Artemidoros qui était, dans l'Antiquité, interprète des rêves, avait certainement raison en soutenant que le rêve change de sens selon la personne du rêveur. Conformément aux lois qui régissent l'expression des pensées inconscientes, « sauver peut voir son sens varier selon qu'il est fantasmé par une femme ou par un homme.
Cela peut signifier aussi bien : faire un enfant être cause de sa naissance (pour l'homme), que mettre au monde un enfant (pour la femme). C'est, en particulier, en liaison avec l'eau que ces diverses significations de « sauver » se laissent clairement reconnaître dans les rêves et les fantasmes. Lorsqu'un homme rêve qu'il sauve une femme de l'eau, cela signifie : il la rend mère, ce qui, d'après les réflexions précédentes a le sens de : il en fait sa mère. Lorsqu'une femme sauve quelqu'un (un enfant) de l'eau, elle s'avère par là, telle la fille du roi dans la légende de Moïse, être sa mère, celle qui l'a mis au monde.
Il arrive aussi que le fantasme de sauver, quand il concerne le père, contienne une signification tendre. Il exprime alors le désir d'avoir le père comme fils, c'est-à-dire d'avoir un fils qui soit comme le père. C'est à cause de toutes ces relations entre le motif de sauver et le complexe parental que la tendance à sauver la femme aimée constitue un trait essentiel du type d'amour ici décrit.
Il ne me semble pas nécessaire de justifier ma démarche qui vise ici, comme lors de ma présentation de l’érotisme anal, à dégager d'abord du matériel des observations des types extrêmes et nettement circonscrits.

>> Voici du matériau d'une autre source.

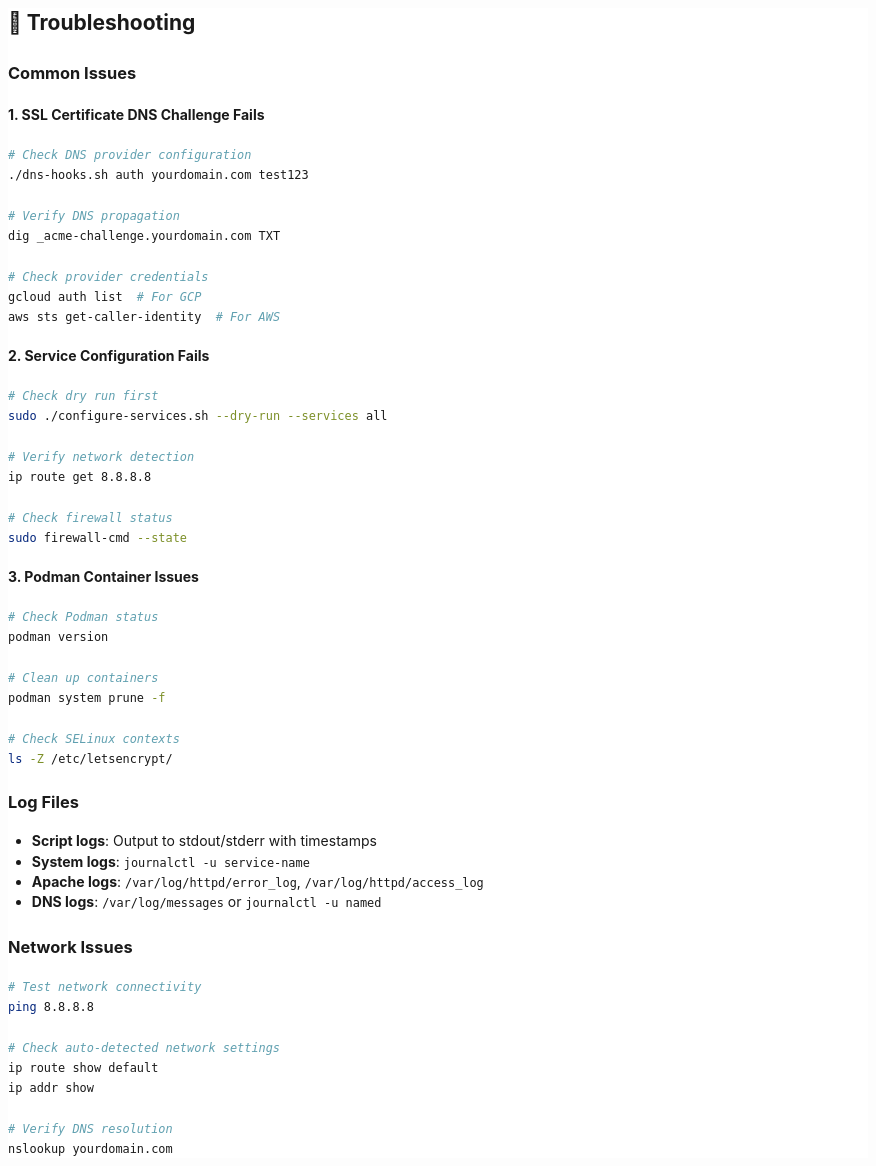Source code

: ## 🐛 Troubleshooting

### Common Issues

#### 1. SSL Certificate DNS Challenge Fails
```bash
# Check DNS provider configuration
./dns-hooks.sh auth yourdomain.com test123

# Verify DNS propagation
dig _acme-challenge.yourdomain.com TXT

# Check provider credentials
gcloud auth list  # For GCP
aws sts get-caller-identity  # For AWS
```

#### 2. Service Configuration Fails
```bash
# Check dry run first
sudo ./configure-services.sh --dry-run --services all

# Verify network detection
ip route get 8.8.8.8

# Check firewall status
sudo firewall-cmd --state
```

#### 3. Podman Container Issues
```bash
# Check Podman status
podman version

# Clean up containers
podman system prune -f

# Check SELinux contexts
ls -Z /etc/letsencrypt/
```

### Log Files

- **Script logs**: Output to stdout/stderr with timestamps
- **System logs**: `journalctl -u service-name`
- **Apache logs**: `/var/log/httpd/error_log`, `/var/log/httpd/access_log`
- **DNS logs**: `/var/log/messages` or `journalctl -u named`

### Network Issues

```bash
# Test network connectivity
ping 8.8.8.8

# Check auto-detected network settings
ip route show default
ip addr show

# Verify DNS resolution
nslookup yourdomain.com
```
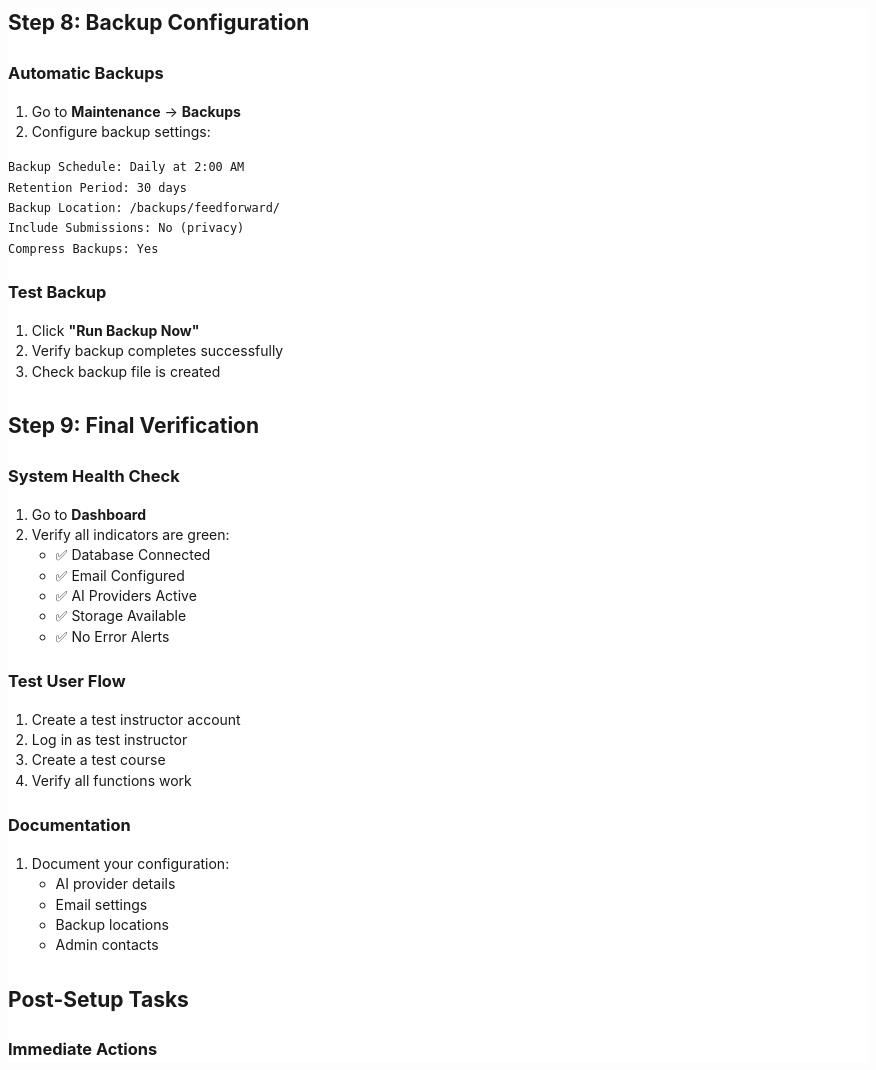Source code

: ## Step 8: Backup Configuration

### Automatic Backups

1. Go to **Maintenance** → **Backups**
2. Configure backup settings:

```
Backup Schedule: Daily at 2:00 AM
Retention Period: 30 days
Backup Location: /backups/feedforward/
Include Submissions: No (privacy)
Compress Backups: Yes
```

### Test Backup

1. Click **"Run Backup Now"**
2. Verify backup completes successfully
3. Check backup file is created

## Step 9: Final Verification

### System Health Check

1. Go to **Dashboard**
2. Verify all indicators are green:
   - ✅ Database Connected
   - ✅ Email Configured
   - ✅ AI Providers Active
   - ✅ Storage Available
   - ✅ No Error Alerts

### Test User Flow

1. Create a test instructor account
2. Log in as test instructor
3. Create a test course
4. Verify all functions work

### Documentation

1. Document your configuration:
   - AI provider details
   - Email settings
   - Backup locations
   - Admin contacts

## Post-Setup Tasks

### Immediate Actions
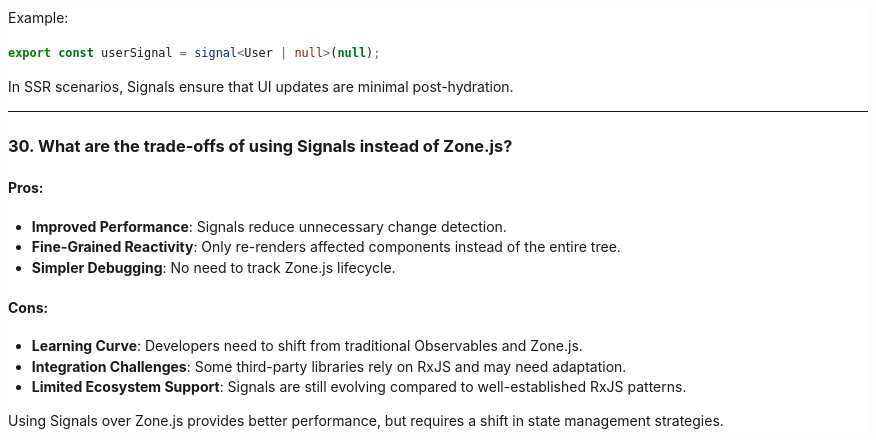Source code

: Example:

```ts
export const userSignal = signal<User | null>(null);
```

In SSR scenarios, Signals ensure that UI updates are minimal post-hydration.

---

### 30. What are the trade-offs of using Signals instead of Zone.js?

#### **Pros:**

- **Improved Performance**: Signals reduce unnecessary change detection.
- **Fine-Grained Reactivity**: Only re-renders affected components instead of the entire tree.
- **Simpler Debugging**: No need to track Zone.js lifecycle.

#### **Cons:**

- **Learning Curve**: Developers need to shift from traditional Observables and Zone.js.
- **Integration Challenges**: Some third-party libraries rely on RxJS and may need adaptation.
- **Limited Ecosystem Support**: Signals are still evolving compared to well-established RxJS patterns.

Using Signals over Zone.js provides better performance, but requires a shift in state management strategies.
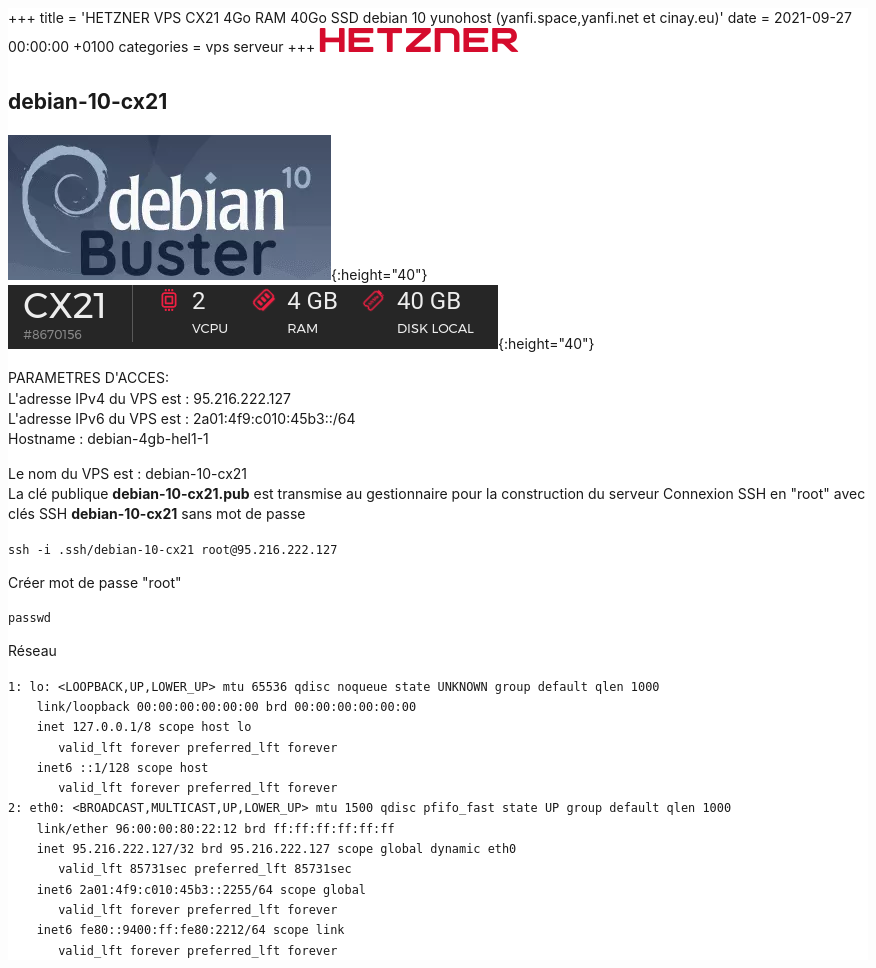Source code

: +++
title = 'HETZNER VPS CX21 4Go RAM 40Go SSD  debian 10 yunohost (yanfi.space,yanfi.net et cinay.eu)'
date = 2021-09-27 00:00:00 +0100
categories = vps serveur
+++
[![HETZNER](HetznerLogo.png)](https://www.hetzner.com/cloud-fr)  

## debian-10-cx21 

![Debian Buster](debian-buster-logo1.png){:height="40"} ![HETZNER](hetzner-cx21.png){:height="40"}

PARAMETRES D'ACCES:  
L'adresse IPv4 du VPS est : 95.216.222.127  
L'adresse IPv6 du VPS est : 2a01:4f9:c010:45b3::/64  
Hostname : debian-4gb-hel1-1

Le nom du VPS est : debian-10-cx21  
La clé publique **debian-10-cx21.pub** est transmise au gestionnaire pour la construction du serveur
Connexion SSH en "root" avec clés SSH **debian-10-cx21** sans mot de passe

    ssh -i .ssh/debian-10-cx21 root@95.216.222.127

Créer mot de passe  "root"

    passwd

Réseau

```
1: lo: <LOOPBACK,UP,LOWER_UP> mtu 65536 qdisc noqueue state UNKNOWN group default qlen 1000
    link/loopback 00:00:00:00:00:00 brd 00:00:00:00:00:00
    inet 127.0.0.1/8 scope host lo
       valid_lft forever preferred_lft forever
    inet6 ::1/128 scope host 
       valid_lft forever preferred_lft forever
2: eth0: <BROADCAST,MULTICAST,UP,LOWER_UP> mtu 1500 qdisc pfifo_fast state UP group default qlen 1000
    link/ether 96:00:00:80:22:12 brd ff:ff:ff:ff:ff:ff
    inet 95.216.222.127/32 brd 95.216.222.127 scope global dynamic eth0
       valid_lft 85731sec preferred_lft 85731sec
    inet6 2a01:4f9:c010:45b3::2255/64 scope global 
       valid_lft forever preferred_lft forever
    inet6 fe80::9400:ff:fe80:2212/64 scope link 
       valid_lft forever preferred_lft forever
```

Dans les deux cas, il existe un bien plus grand nombre d'individus chez lesquels les traits du type de description ne se retrouvent qu'en nombre restreint ou sous une forme moins nette; il est évident que c'est seulement un exposant la totalité du contexte dans lequel ces types s'insèrent qu'il sera possible de les apprécier exactement.